▶ **The problem**:
Without including any picture, repeat the records below exactly.

Data for processing Block Start

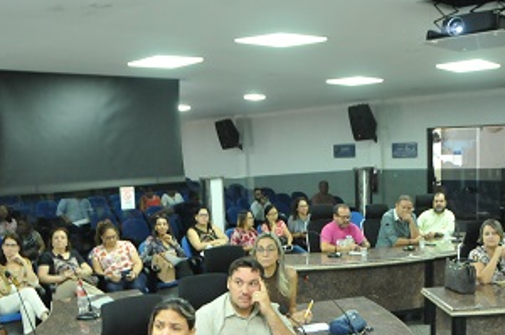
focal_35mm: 45
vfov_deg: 29.2
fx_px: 630
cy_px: 259
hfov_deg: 43.6
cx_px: 284
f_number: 3.5
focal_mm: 18
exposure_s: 1/60
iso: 1600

Data for processing Block End

▶ **Solution to the problem**:
focal_35mm: 45
vfov_deg: 29.2
fx_px: 630
cy_px: 259
hfov_deg: 43.6
cx_px: 284
f_number: 3.5
focal_mm: 18
exposure_s: 1/60
iso: 1600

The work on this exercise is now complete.